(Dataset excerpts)
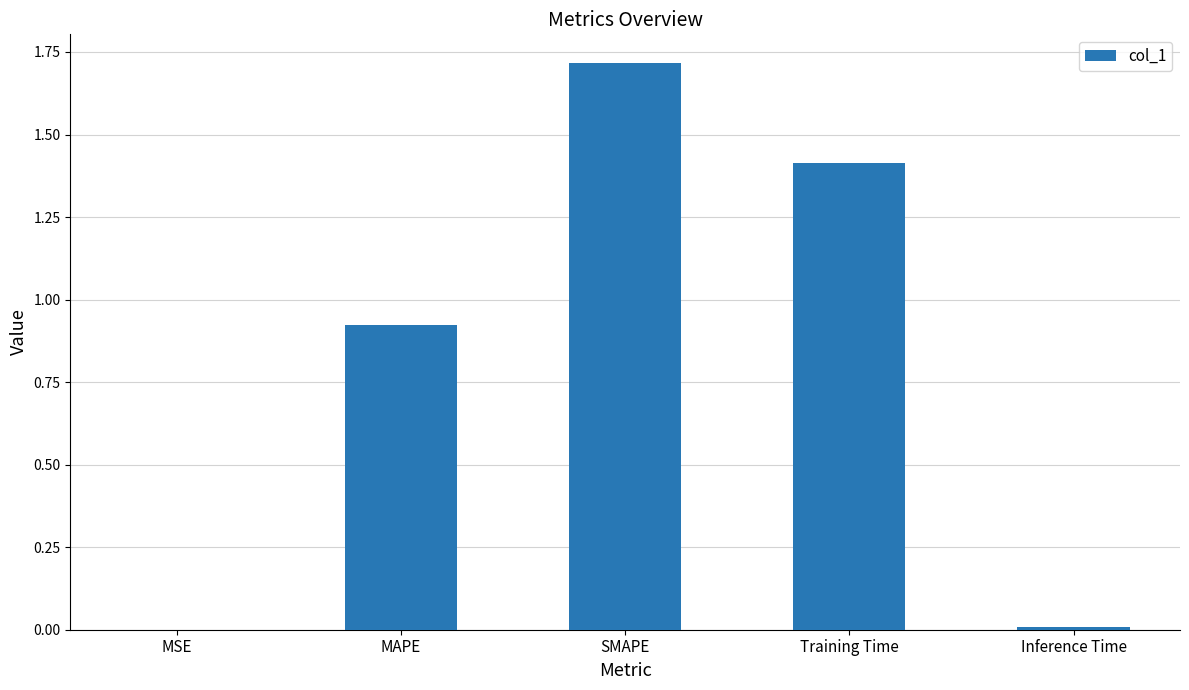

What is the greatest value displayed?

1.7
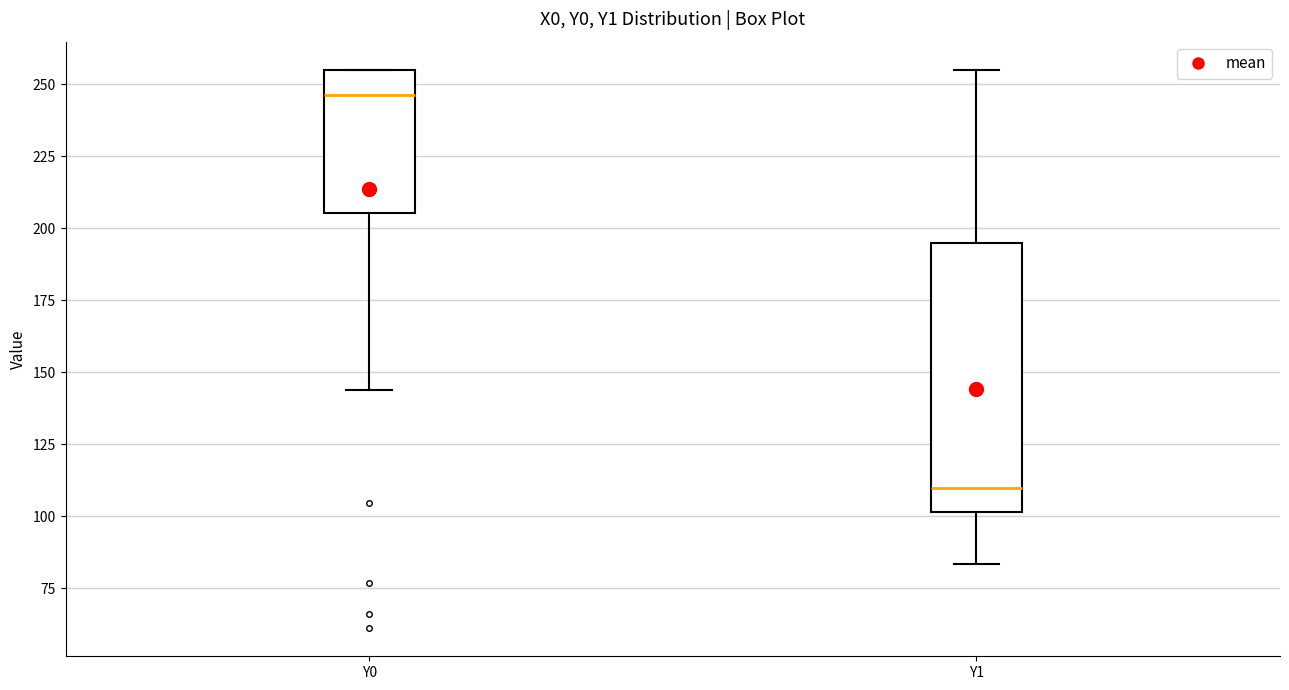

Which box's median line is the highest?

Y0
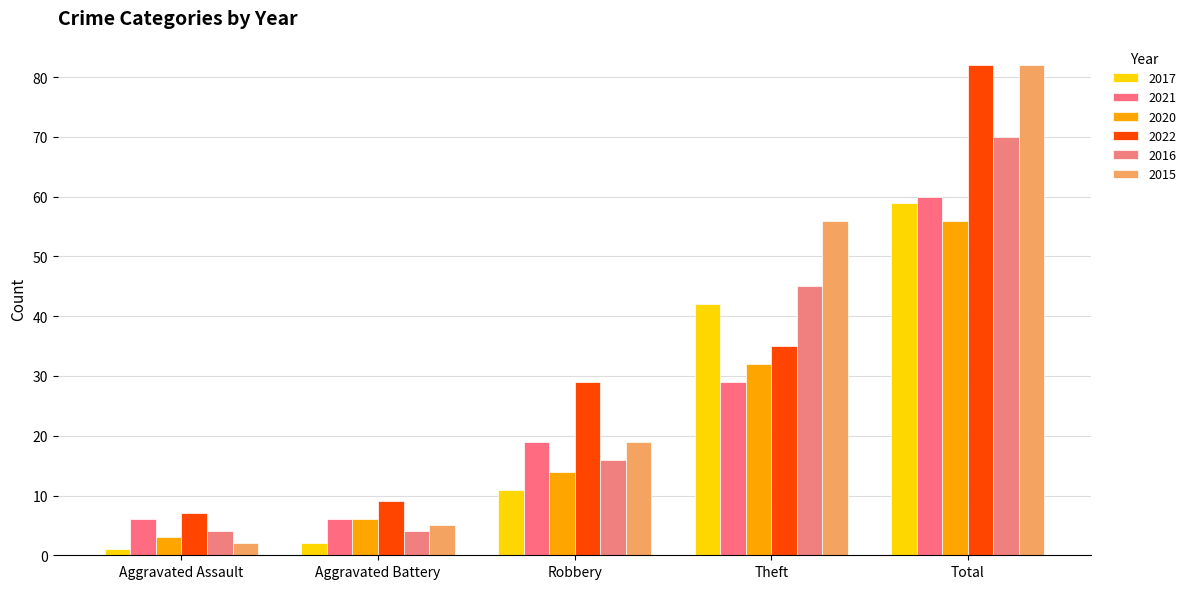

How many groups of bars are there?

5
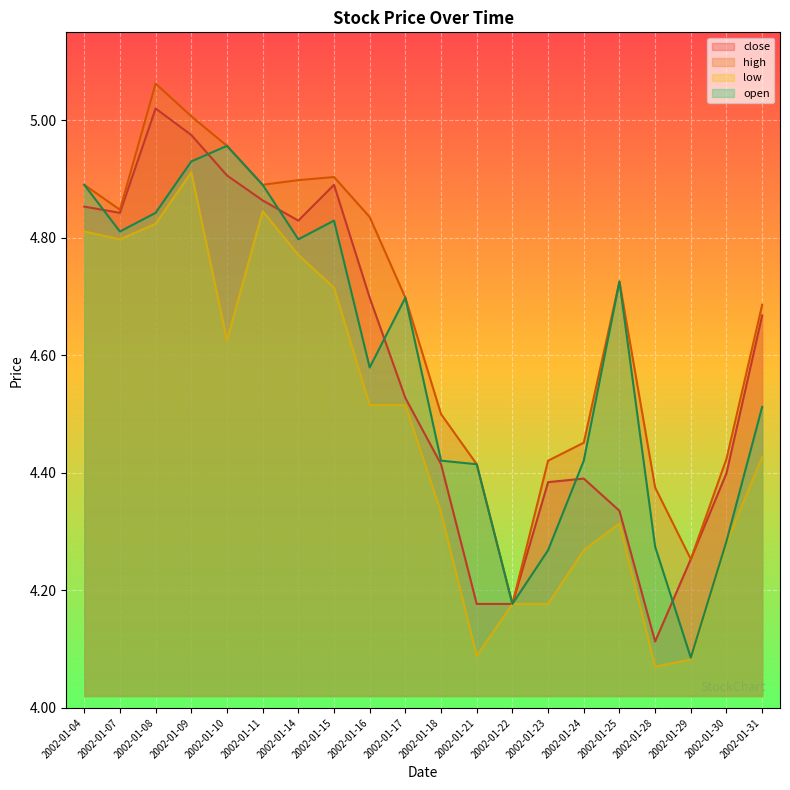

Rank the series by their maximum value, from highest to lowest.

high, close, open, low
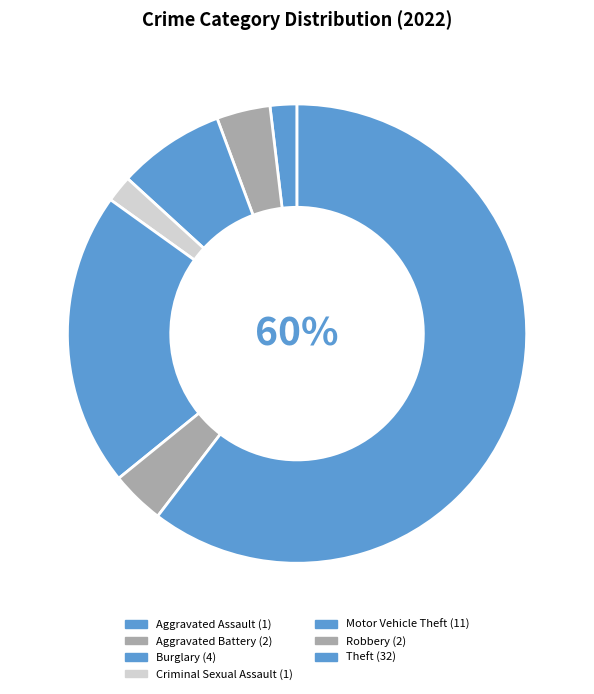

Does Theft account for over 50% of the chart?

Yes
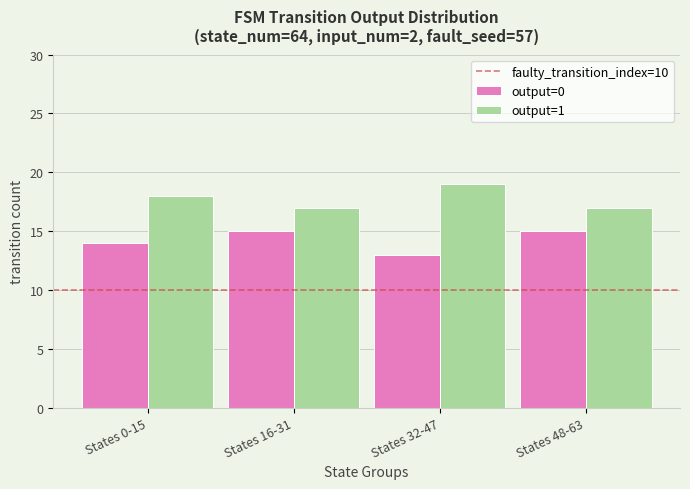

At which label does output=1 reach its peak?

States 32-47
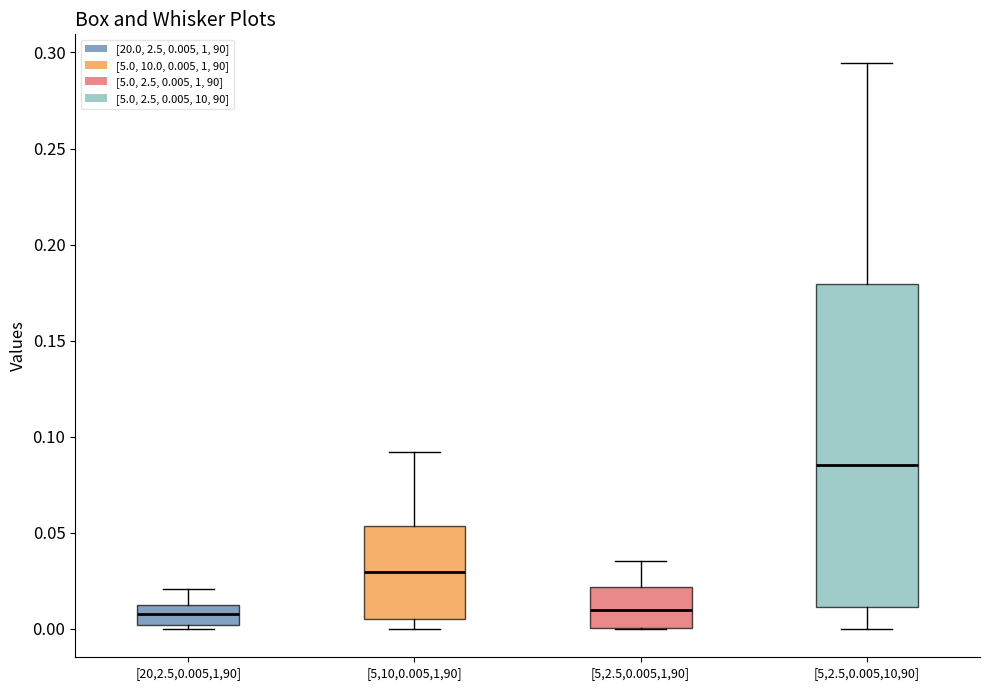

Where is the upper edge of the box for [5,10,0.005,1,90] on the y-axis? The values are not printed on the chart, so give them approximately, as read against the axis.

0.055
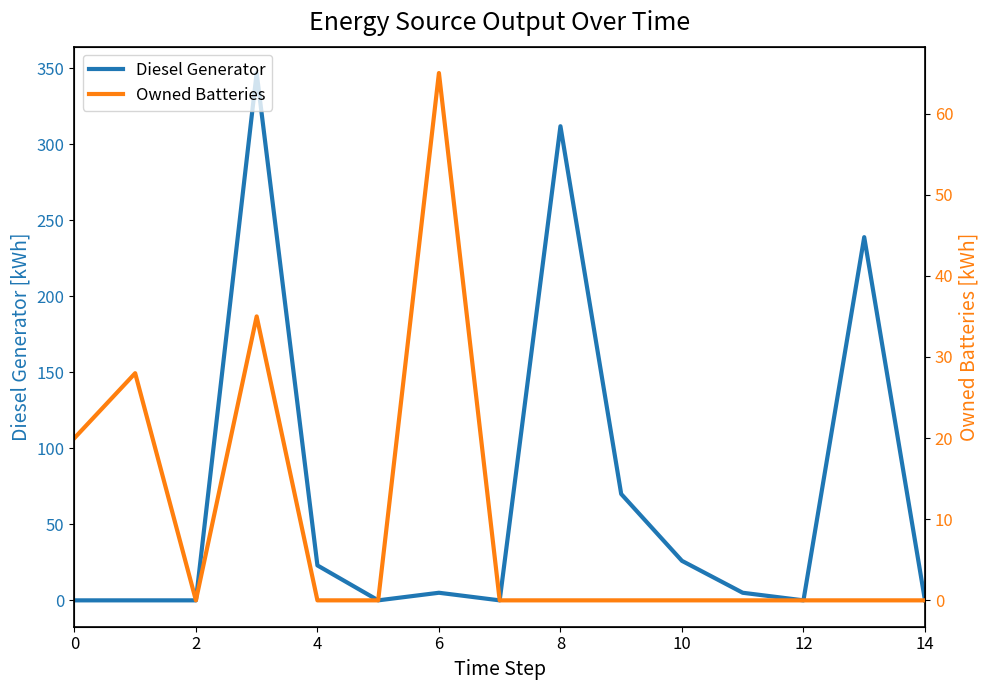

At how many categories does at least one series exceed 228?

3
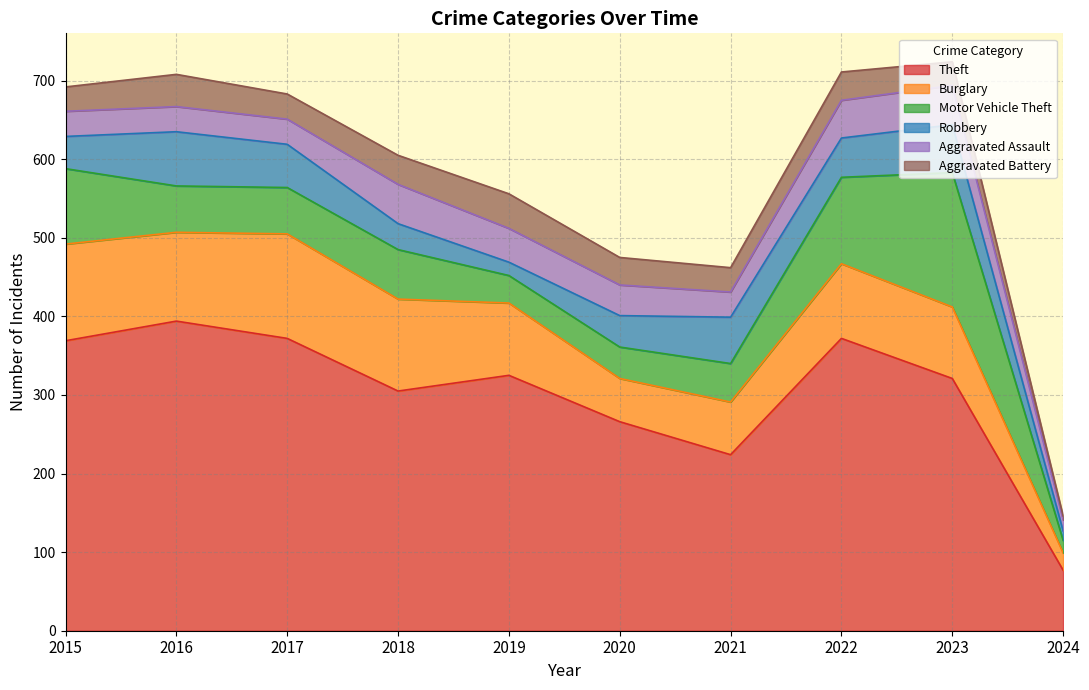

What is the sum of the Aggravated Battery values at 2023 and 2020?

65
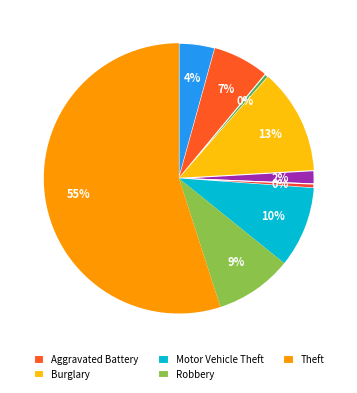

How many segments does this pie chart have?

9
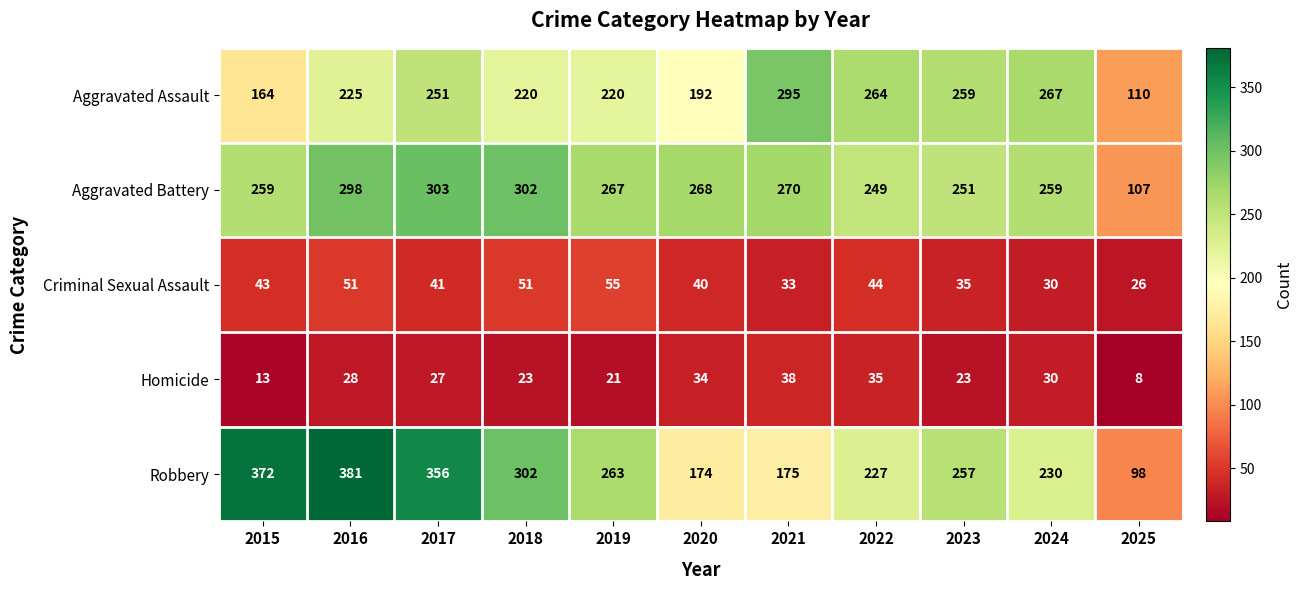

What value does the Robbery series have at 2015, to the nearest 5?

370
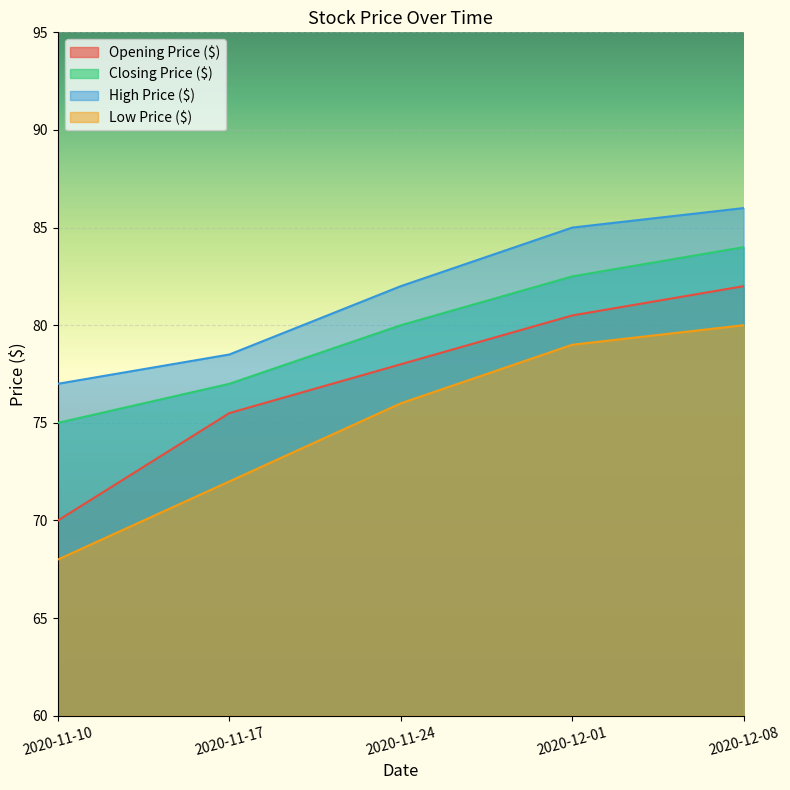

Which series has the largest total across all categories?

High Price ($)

**Directions**
List every line in the material above that contains the string "chart".

**The completed task**
Does Theft account for over 50% of the chart?
Where is the upper edge of the box for [5,10,0.005,1,90] on the y-axis? The values are not printed on the chart, so give them approximately, as read against the axis.
How many segments does this pie chart have?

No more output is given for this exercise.